INSTRUCTIONS TO FOLLOW → Leaving the pictures aside, repeat each line below exactly.

§ §

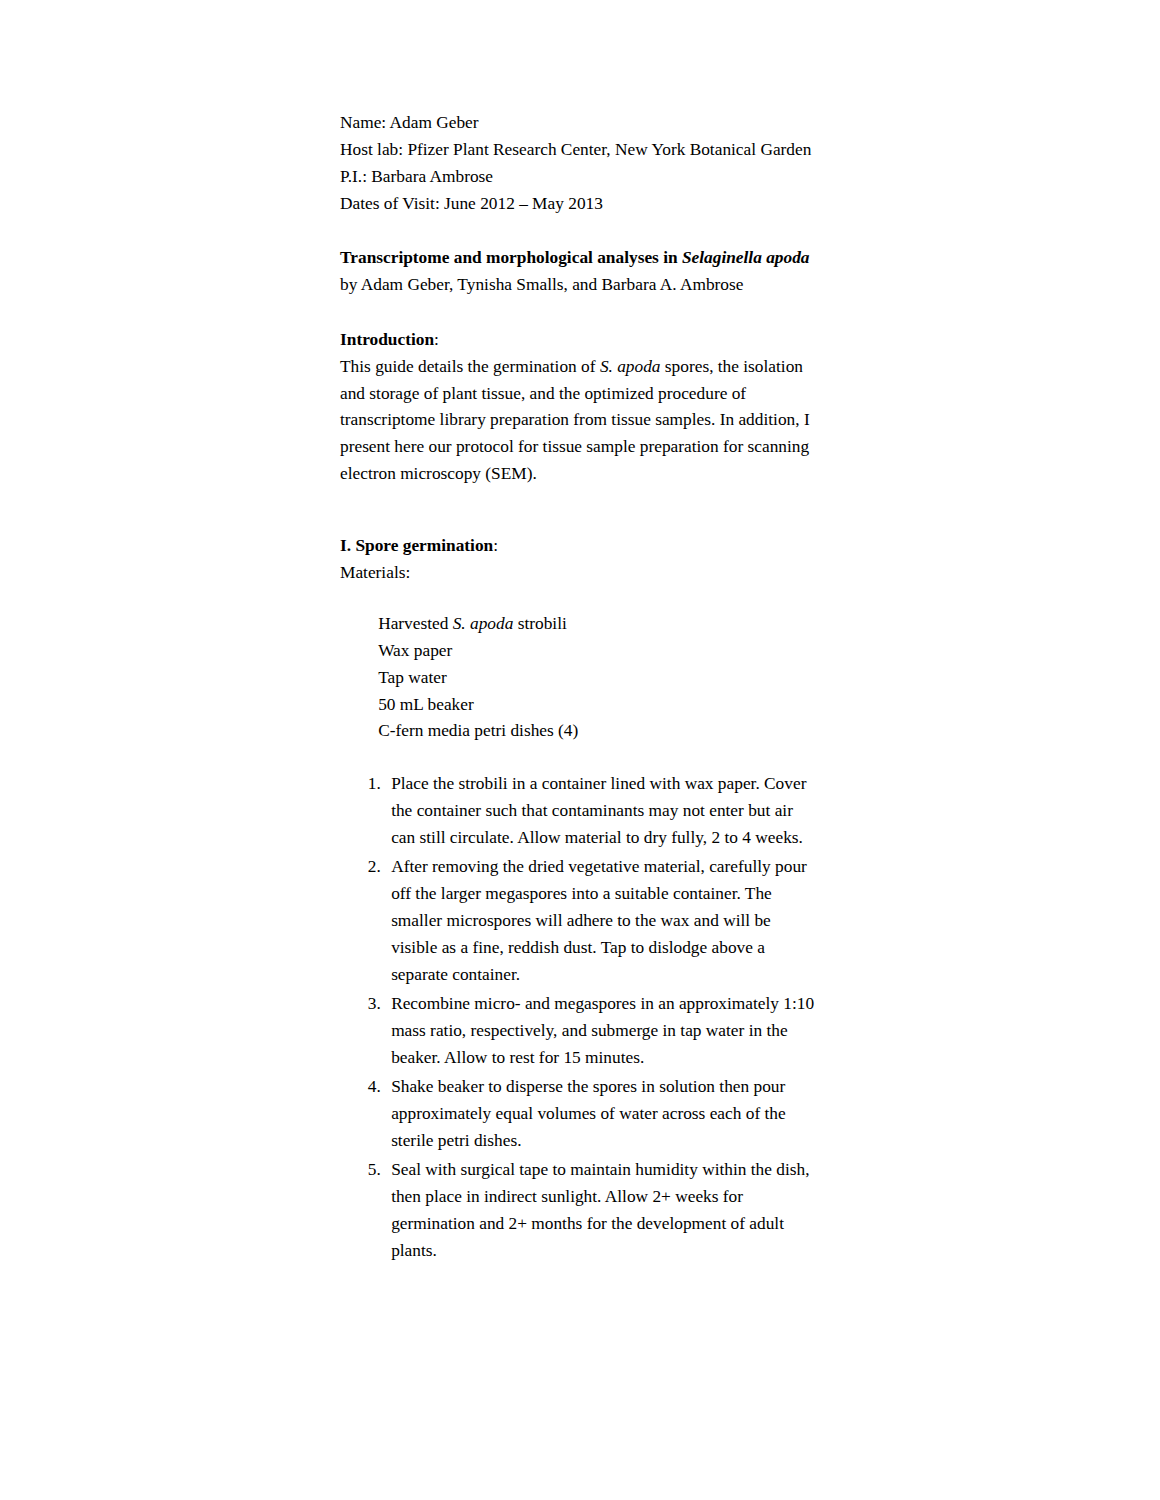Name: Adam Geber
Host lab: Pfizer Plant Research Center, New York Botanical Garden
P.I.: Barbara Ambrose
Dates of Visit: June 2012 – May 2013
Transcriptome and morphological analyses in Selaginella apoda
by Adam Geber, Tynisha Smalls, and Barbara A. Ambrose
Introduction
:
This guide details the germination of S. apoda spores, the isolation and storage of plant tissue, and the optimized procedure of transcriptome library preparation from tissue samples. In addition, I present here our protocol for tissue sample preparation for scanning electron microscopy (SEM).
I. Spore germination
:
Materials:
Harvested S. apoda strobili
Wax paper
Tap water
50 mL beaker
C-fern media petri dishes (4)
Place the strobili in a container lined with wax paper. Cover the container such that contaminants may not enter but air can still circulate. Allow material to dry fully, 2 to 4 weeks.
After removing the dried vegetative material, carefully pour off the larger megaspores into a suitable container. The smaller microspores will adhere to the wax and will be visible as a fine, reddish dust. Tap to dislodge above a separate container.
Recombine micro- and megaspores in an approximately 1:10 mass ratio, respectively, and submerge in tap water in the beaker. Allow to rest for 15 minutes.
Shake beaker to disperse the spores in solution then pour approximately equal volumes of water across each of the sterile petri dishes.
Seal with surgical tape to maintain humidity within the dish, then place in indirect sunlight. Allow 2+ weeks for germination and 2+ months for the development of adult plants.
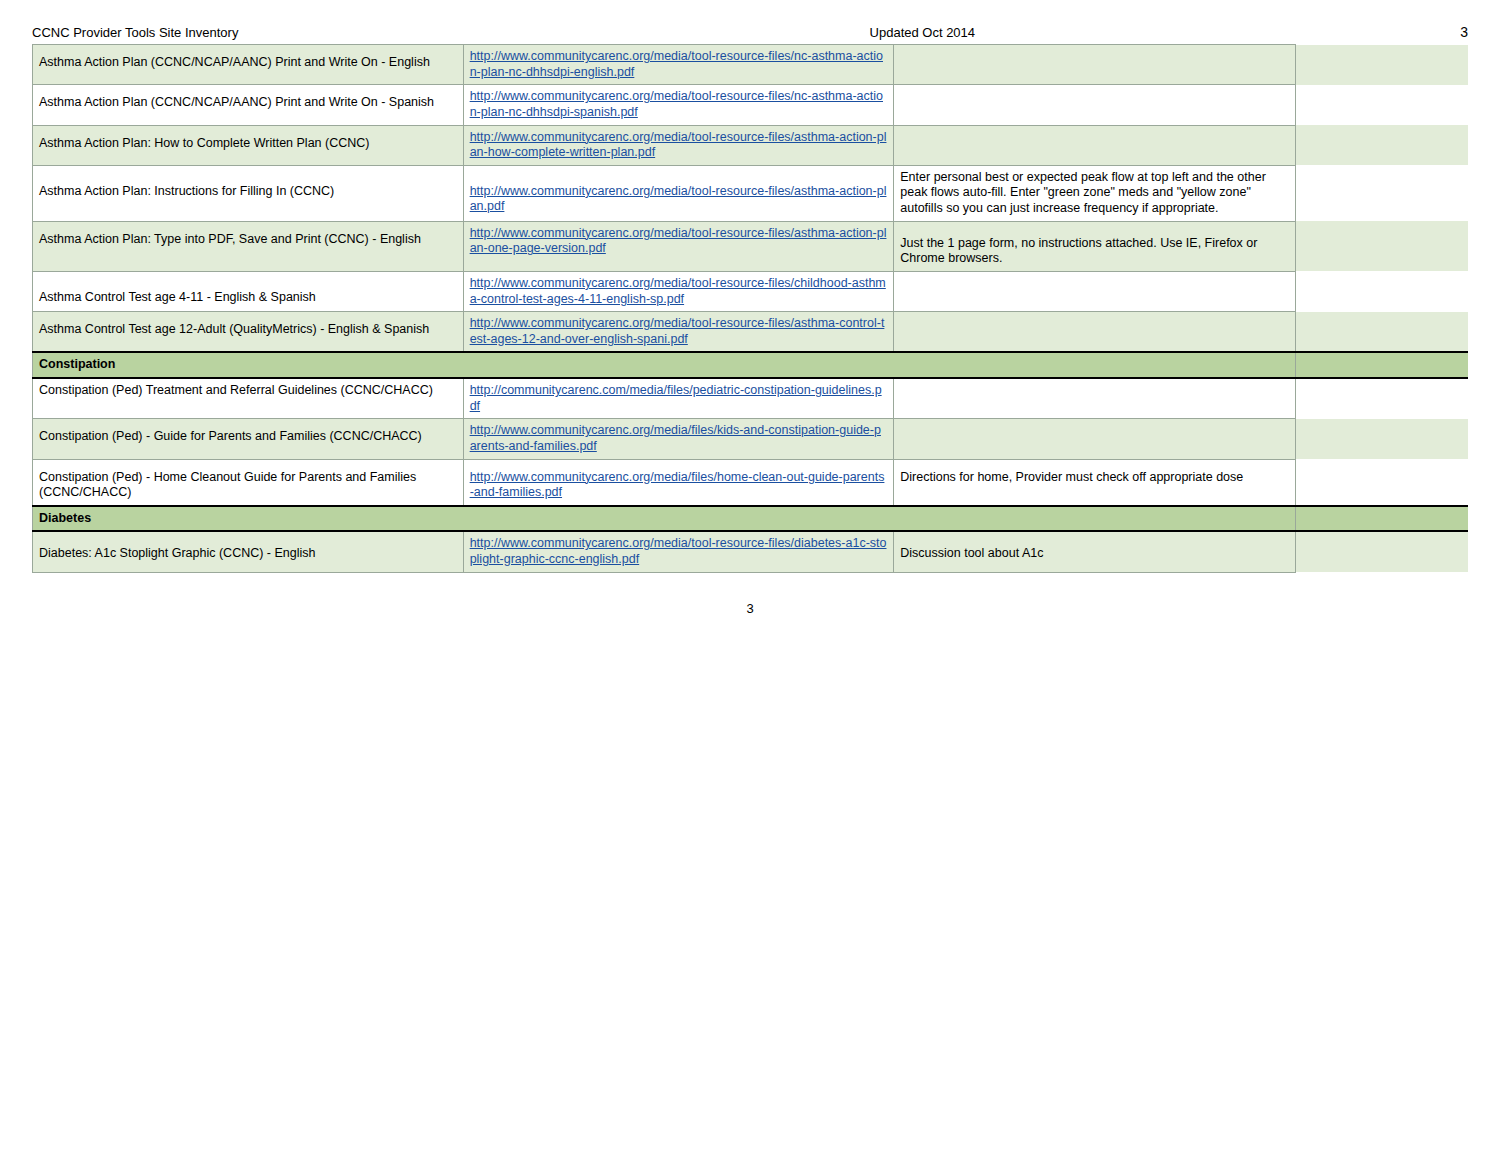CCNC Provider Tools Site Inventory
Updated Oct 2014
3
| Asthma Action Plan (CCNC/NCAP/AANC) Print and Write On - English | http://www.communitycarenc.org/media/tool-resource-files/nc-asthma-action-plan-nc-dhhsdpi-english.pdf | | |
| Asthma Action Plan (CCNC/NCAP/AANC) Print and Write On - Spanish | http://www.communitycarenc.org/media/tool-resource-files/nc-asthma-action-plan-nc-dhhsdpi-spanish.pdf | | |
| Asthma Action Plan: How to Complete Written Plan (CCNC) | http://www.communitycarenc.org/media/tool-resource-files/asthma-action-plan-how-complete-written-plan.pdf | | |
| Asthma Action Plan: Instructions for Filling In (CCNC) | http://www.communitycarenc.org/media/tool-resource-files/asthma-action-plan.pdf | Enter personal best or expected peak flow at top left and the other peak flows auto-fill. Enter "green zone" meds and "yellow zone" autofills so you can just increase frequency if appropriate. | |
| Asthma Action Plan: Type into PDF, Save and Print (CCNC) - English | http://www.communitycarenc.org/media/tool-resource-files/asthma-action-plan-one-page-version.pdf | Just the 1 page form, no instructions attached. Use IE, Firefox or Chrome browsers. | |
| Asthma Control Test age 4-11 - English & Spanish | http://www.communitycarenc.org/media/tool-resource-files/childhood-asthma-control-test-ages-4-11-english-sp.pdf | | |
| Asthma Control Test age 12-Adult (QualityMetrics) - English & Spanish | http://www.communitycarenc.org/media/tool-resource-files/asthma-control-test-ages-12-and-over-english-spani.pdf | | |
| Constipation | |
| Constipation (Ped) Treatment and Referral Guidelines (CCNC/CHACC) | http://communitycarenc.com/media/files/pediatric-constipation-guidelines.pdf | | |
| Constipation (Ped) - Guide for Parents and Families (CCNC/CHACC) | http://www.communitycarenc.org/media/files/kids-and-constipation-guide-parents-and-families.pdf | | |
| Constipation (Ped) - Home Cleanout Guide for Parents and Families (CCNC/CHACC) | http://www.communitycarenc.org/media/files/home-clean-out-guide-parents-and-families.pdf | Directions for home, Provider must check off appropriate dose | |
| Diabetes | |
| Diabetes: A1c Stoplight Graphic (CCNC) - English | http://www.communitycarenc.org/media/tool-resource-files/diabetes-a1c-stoplight-graphic-ccnc-english.pdf | Discussion tool about A1c | |
3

§ §

ANSWER FOR THE TASK →
Name: Adam Geber
Host lab: Pfizer Plant Research Center, New York Botanical Garden
P.I.: Barbara Ambrose
Dates of Visit: June 2012 – May 2013
Transcriptome and morphological analyses in Selaginella apoda
by Adam Geber, Tynisha Smalls, and Barbara A. Ambrose
Introduction
:
This guide details the germination of S. apoda spores, the isolation and storage of plant tissue, and the optimized procedure of transcriptome library preparation from tissue samples. In addition, I present here our protocol for tissue sample preparation for scanning electron microscopy (SEM).
I. Spore germination
:
Materials:
Harvested S. apoda strobili
Wax paper
Tap water
50 mL beaker
C-fern media petri dishes (4)
Place the strobili in a container lined with wax paper. Cover the container such that contaminants may not enter but air can still circulate. Allow material to dry fully, 2 to 4 weeks.
After removing the dried vegetative material, carefully pour off the larger megaspores into a suitable container. The smaller microspores will adhere to the wax and will be visible as a fine, reddish dust. Tap to dislodge above a separate container.
Recombine micro- and megaspores in an approximately 1:10 mass ratio, respectively, and submerge in tap water in the beaker. Allow to rest for 15 minutes.
Shake beaker to disperse the spores in solution then pour approximately equal volumes of water across each of the sterile petri dishes.
Seal with surgical tape to maintain humidity within the dish, then place in indirect sunlight. Allow 2+ weeks for germination and 2+ months for the development of adult plants.
CCNC Provider Tools Site Inventory
Updated Oct 2014
3
| Asthma Action Plan (CCNC/NCAP/AANC) Print and Write On - English | http://www.communitycarenc.org/media/tool-resource-files/nc-asthma-action-plan-nc-dhhsdpi-english.pdf | | |
| Asthma Action Plan (CCNC/NCAP/AANC) Print and Write On - Spanish | http://www.communitycarenc.org/media/tool-resource-files/nc-asthma-action-plan-nc-dhhsdpi-spanish.pdf | | |
| Asthma Action Plan: How to Complete Written Plan (CCNC) | http://www.communitycarenc.org/media/tool-resource-files/asthma-action-plan-how-complete-written-plan.pdf | | |
| Asthma Action Plan: Instructions for Filling In (CCNC) | http://www.communitycarenc.org/media/tool-resource-files/asthma-action-plan.pdf | Enter personal best or expected peak flow at top left and the other peak flows auto-fill. Enter "green zone" meds and "yellow zone" autofills so you can just increase frequency if appropriate. | |
| Asthma Action Plan: Type into PDF, Save and Print (CCNC) - English | http://www.communitycarenc.org/media/tool-resource-files/asthma-action-plan-one-page-version.pdf | Just the 1 page form, no instructions attached. Use IE, Firefox or Chrome browsers. | |
| Asthma Control Test age 4-11 - English & Spanish | http://www.communitycarenc.org/media/tool-resource-files/childhood-asthma-control-test-ages-4-11-english-sp.pdf | | |
| Asthma Control Test age 12-Adult (QualityMetrics) - English & Spanish | http://www.communitycarenc.org/media/tool-resource-files/asthma-control-test-ages-12-and-over-english-spani.pdf | | |
| Constipation | |
| Constipation (Ped) Treatment and Referral Guidelines (CCNC/CHACC) | http://communitycarenc.com/media/files/pediatric-constipation-guidelines.pdf | | |
| Constipation (Ped) - Guide for Parents and Families (CCNC/CHACC) | http://www.communitycarenc.org/media/files/kids-and-constipation-guide-parents-and-families.pdf | | |
| Constipation (Ped) - Home Cleanout Guide for Parents and Families (CCNC/CHACC) | http://www.communitycarenc.org/media/files/home-clean-out-guide-parents-and-families.pdf | Directions for home, Provider must check off appropriate dose | |
| Diabetes | |
| Diabetes: A1c Stoplight Graphic (CCNC) - English | http://www.communitycarenc.org/media/tool-resource-files/diabetes-a1c-stoplight-graphic-ccnc-english.pdf | Discussion tool about A1c | |
3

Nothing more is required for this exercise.